*** Data to use Section Begins ***

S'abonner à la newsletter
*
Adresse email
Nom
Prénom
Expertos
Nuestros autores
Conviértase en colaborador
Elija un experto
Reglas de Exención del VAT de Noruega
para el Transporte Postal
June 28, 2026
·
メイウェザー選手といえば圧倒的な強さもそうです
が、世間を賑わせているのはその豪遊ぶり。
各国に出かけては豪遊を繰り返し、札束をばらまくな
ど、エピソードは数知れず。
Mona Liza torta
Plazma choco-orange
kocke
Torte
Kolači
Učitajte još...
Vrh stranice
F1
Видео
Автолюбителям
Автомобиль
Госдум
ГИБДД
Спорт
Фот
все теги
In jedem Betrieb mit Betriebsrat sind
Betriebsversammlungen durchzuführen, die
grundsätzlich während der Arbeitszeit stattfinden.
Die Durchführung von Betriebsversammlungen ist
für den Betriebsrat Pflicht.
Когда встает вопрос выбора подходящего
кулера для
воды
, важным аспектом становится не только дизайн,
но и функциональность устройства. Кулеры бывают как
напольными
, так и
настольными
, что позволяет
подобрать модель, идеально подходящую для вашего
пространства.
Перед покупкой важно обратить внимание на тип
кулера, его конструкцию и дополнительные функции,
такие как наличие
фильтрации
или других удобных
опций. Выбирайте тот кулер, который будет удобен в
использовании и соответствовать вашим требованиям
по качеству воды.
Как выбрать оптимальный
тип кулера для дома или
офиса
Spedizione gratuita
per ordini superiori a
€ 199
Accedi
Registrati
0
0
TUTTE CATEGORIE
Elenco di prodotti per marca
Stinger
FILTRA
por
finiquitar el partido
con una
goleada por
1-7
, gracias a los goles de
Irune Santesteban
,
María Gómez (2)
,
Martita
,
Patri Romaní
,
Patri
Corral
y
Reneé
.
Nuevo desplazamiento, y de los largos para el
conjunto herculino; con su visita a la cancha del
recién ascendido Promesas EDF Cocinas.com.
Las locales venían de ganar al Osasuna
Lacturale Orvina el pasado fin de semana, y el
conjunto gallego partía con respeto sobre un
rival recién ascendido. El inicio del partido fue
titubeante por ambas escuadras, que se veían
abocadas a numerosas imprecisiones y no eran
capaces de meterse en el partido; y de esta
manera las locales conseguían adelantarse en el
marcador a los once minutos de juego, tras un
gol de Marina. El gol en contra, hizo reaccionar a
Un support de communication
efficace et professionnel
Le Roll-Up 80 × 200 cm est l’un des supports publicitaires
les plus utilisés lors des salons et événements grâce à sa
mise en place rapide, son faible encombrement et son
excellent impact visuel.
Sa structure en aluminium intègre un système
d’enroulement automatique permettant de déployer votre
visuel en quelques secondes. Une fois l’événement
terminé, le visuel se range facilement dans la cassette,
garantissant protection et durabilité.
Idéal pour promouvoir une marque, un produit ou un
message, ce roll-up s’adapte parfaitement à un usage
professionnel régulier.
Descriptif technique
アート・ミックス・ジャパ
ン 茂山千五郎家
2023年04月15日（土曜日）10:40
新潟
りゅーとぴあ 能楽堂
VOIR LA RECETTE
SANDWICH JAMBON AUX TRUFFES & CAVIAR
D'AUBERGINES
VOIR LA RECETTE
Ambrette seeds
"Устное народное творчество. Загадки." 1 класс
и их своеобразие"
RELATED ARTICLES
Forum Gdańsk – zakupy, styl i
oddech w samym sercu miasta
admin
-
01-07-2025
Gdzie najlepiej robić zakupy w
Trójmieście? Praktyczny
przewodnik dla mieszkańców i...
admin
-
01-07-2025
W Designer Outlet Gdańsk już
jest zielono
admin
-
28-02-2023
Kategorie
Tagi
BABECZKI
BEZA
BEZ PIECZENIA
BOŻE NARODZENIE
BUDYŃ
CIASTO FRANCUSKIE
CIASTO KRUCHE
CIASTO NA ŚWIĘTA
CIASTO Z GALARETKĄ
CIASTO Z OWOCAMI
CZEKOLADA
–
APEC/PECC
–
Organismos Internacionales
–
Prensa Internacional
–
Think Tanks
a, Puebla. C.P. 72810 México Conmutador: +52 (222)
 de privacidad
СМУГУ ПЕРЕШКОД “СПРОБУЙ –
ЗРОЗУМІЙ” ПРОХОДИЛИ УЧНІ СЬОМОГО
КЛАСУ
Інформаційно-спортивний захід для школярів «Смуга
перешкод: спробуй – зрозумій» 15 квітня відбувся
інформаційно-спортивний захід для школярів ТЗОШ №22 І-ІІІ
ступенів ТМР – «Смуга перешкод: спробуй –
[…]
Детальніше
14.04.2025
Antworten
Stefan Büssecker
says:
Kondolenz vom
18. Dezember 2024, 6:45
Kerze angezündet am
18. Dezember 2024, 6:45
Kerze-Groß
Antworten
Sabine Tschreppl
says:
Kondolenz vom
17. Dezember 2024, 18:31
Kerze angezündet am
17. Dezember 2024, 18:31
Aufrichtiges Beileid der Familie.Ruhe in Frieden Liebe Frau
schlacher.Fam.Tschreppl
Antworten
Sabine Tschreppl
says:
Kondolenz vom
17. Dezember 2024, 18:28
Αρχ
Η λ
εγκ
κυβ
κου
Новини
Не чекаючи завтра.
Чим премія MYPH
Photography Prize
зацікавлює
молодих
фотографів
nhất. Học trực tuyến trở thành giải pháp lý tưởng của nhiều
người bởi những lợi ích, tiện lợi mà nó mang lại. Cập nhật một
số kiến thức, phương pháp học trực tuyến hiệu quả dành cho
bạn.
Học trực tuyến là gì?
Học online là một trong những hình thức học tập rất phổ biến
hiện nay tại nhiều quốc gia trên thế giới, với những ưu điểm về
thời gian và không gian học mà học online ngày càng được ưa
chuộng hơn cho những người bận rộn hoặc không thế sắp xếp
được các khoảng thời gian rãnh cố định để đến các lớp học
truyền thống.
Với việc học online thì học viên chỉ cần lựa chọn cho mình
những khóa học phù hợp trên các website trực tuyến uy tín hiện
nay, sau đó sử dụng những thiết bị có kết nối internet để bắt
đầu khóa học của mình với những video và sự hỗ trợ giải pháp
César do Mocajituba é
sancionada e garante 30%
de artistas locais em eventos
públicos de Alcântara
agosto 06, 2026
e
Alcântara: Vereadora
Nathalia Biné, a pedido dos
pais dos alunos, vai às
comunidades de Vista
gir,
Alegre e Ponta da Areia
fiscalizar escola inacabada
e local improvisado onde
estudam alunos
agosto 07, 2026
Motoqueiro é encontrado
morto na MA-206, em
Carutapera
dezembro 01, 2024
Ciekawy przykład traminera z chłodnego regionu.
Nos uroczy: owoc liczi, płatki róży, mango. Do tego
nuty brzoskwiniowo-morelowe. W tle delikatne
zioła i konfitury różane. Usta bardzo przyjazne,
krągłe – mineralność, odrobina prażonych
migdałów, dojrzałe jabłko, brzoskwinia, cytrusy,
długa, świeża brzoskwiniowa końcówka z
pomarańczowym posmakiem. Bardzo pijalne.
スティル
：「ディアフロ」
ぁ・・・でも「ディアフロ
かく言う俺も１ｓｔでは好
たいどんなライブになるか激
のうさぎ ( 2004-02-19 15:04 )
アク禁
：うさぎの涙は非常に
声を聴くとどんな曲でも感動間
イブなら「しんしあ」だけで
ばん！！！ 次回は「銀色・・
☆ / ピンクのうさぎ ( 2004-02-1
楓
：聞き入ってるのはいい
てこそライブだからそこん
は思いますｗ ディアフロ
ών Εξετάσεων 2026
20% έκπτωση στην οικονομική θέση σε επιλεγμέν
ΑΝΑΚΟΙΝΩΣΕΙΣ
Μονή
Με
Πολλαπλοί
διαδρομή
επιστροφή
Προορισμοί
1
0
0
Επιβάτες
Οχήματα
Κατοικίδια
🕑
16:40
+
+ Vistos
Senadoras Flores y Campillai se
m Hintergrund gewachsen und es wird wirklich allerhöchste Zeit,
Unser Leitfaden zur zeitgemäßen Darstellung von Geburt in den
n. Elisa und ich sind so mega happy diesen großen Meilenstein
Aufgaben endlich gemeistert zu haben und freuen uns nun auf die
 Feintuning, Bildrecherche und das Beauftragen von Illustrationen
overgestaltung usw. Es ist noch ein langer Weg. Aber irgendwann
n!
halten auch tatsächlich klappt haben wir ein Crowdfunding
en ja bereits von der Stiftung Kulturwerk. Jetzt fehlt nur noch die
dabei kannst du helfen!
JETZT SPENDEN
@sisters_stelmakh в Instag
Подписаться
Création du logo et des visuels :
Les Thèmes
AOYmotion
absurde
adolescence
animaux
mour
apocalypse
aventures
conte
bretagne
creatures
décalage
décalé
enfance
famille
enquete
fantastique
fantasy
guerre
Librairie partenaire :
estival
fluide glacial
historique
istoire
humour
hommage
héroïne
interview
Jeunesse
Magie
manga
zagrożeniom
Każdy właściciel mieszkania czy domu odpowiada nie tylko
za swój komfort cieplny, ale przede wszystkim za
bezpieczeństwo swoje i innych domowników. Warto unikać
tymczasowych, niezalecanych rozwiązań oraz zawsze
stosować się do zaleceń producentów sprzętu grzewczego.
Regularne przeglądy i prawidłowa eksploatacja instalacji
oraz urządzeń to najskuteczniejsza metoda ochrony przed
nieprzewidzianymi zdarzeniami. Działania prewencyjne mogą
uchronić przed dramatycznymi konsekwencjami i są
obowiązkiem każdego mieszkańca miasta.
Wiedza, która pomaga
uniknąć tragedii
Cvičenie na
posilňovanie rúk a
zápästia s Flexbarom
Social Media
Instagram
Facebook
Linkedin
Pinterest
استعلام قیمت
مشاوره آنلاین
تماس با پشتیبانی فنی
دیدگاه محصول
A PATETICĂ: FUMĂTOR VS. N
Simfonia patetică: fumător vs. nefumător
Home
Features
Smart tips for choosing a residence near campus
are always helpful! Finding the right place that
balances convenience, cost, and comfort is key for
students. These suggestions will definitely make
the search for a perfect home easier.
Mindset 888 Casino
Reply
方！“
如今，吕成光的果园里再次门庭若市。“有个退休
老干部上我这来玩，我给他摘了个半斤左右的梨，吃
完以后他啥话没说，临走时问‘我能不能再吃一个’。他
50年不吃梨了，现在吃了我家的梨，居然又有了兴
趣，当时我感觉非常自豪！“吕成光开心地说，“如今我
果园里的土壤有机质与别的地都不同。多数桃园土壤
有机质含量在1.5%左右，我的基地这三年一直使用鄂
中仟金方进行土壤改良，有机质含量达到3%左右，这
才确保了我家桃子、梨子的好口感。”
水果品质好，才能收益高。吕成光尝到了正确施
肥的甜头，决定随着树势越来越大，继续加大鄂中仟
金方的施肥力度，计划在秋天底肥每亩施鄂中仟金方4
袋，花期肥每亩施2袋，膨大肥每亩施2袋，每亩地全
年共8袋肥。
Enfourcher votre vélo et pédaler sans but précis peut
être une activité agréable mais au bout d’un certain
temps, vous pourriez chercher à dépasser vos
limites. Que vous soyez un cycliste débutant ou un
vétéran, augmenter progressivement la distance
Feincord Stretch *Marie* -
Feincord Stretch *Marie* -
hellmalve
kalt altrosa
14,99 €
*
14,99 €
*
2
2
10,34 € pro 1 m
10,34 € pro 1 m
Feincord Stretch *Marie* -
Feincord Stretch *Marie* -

*** Data to use Section Ends ***

Where the string "Gdańsk" turns up in a line of the data above, copy that whole line.

Forum Gdańsk – zakupy, styl i
W Designer Outlet Gdańsk już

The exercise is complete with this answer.